Back in the early days of the Bush Iraq debacle, Seymour Hersh reported on the popularity of a book in the halls of our military and intelligence services. It's called The Arab Mind by Raphael Parai, a Hungarian who lived for some time in Jerusalem and later taught at the University of Pennsylvania. It's a serious 400-page book from a conservative, western point of view. According to Hersh, the chapter that was the rage in the halls of US militarism was the one on Arabs and sex, specifically issues of male sexual repression and male sexual honor. More so even than western males, the Arab male is, Parai says, really freaked out by masturbation and homosexuality, especially the passive role in male homosexuality, which is seen as being turned into a woman. Hersh emphasized that it was, thus, no coincidence -- that, in fact, it was policy -- when CIA agents operating in Abu Ghraib in the winter of 2003 induced the more stupid and sadistic National Guard troops assigned there to, late at night, "tune-up" the captive Arab males for interrogation the next morning. Let's not forget, Abu Ghraib was notorious among Iraqis as Saddam's main torture house where Saddam's henchmen would drill holes in people with Black & Decker drills. So horror was already associated with being imprisoned there. Our National Guard troops didn't use electric drills; they did their tuning-up of captive men and boys with sexual-humiliation tactics, which included forcing naked Arab males to masturbate and engage in mock homosexual couplings. This is something Americans should not be allowed to forget. This disgusting tactic was done in our names because our arrogant leaders decided to open a Pandora's box and were suddenly scared to death what they'd unleashed.
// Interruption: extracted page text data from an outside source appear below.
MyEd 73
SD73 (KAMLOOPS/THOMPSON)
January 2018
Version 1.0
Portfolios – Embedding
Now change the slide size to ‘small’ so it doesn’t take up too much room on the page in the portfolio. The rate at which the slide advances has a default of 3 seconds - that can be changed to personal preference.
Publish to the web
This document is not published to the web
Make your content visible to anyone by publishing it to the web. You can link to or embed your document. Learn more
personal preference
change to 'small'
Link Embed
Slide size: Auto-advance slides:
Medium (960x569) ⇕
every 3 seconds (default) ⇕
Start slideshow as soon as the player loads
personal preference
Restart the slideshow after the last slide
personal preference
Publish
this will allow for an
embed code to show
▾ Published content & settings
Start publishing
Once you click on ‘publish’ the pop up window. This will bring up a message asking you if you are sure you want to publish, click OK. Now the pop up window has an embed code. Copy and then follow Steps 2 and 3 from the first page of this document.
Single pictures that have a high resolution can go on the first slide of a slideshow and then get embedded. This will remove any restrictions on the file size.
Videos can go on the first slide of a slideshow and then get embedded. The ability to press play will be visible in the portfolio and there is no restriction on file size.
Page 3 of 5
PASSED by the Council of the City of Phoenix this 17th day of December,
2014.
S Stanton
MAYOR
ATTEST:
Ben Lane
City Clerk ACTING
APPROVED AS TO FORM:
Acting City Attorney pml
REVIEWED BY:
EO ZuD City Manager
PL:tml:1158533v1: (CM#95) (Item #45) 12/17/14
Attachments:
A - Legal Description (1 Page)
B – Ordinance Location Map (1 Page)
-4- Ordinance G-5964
In this predicament, anything and everything became OK.
I was in the parking lot of Abu Ghraib in December 2003 with a veteran's fact-finding mission when this was going on, just before the scandal blew up. The guards in watchtowers intensely eyeballed us with binoculars as we talked with family members of captives in the lot. I recall a major who came out to see who we were. He seemed to be a quite reasonable man; he could have been an insurance agent from New Jersey doing his National Guard duty. What quickly became clear was that he was someone way, way over his head. One sign of this was, like a recalcitrant private with a bad attitude might do in Vietnam, he had written sayings and drawn images with black marker on his helmet liner. I told him I was a Vietnam vet and we were peace activist trying to understand the invasion and occupation.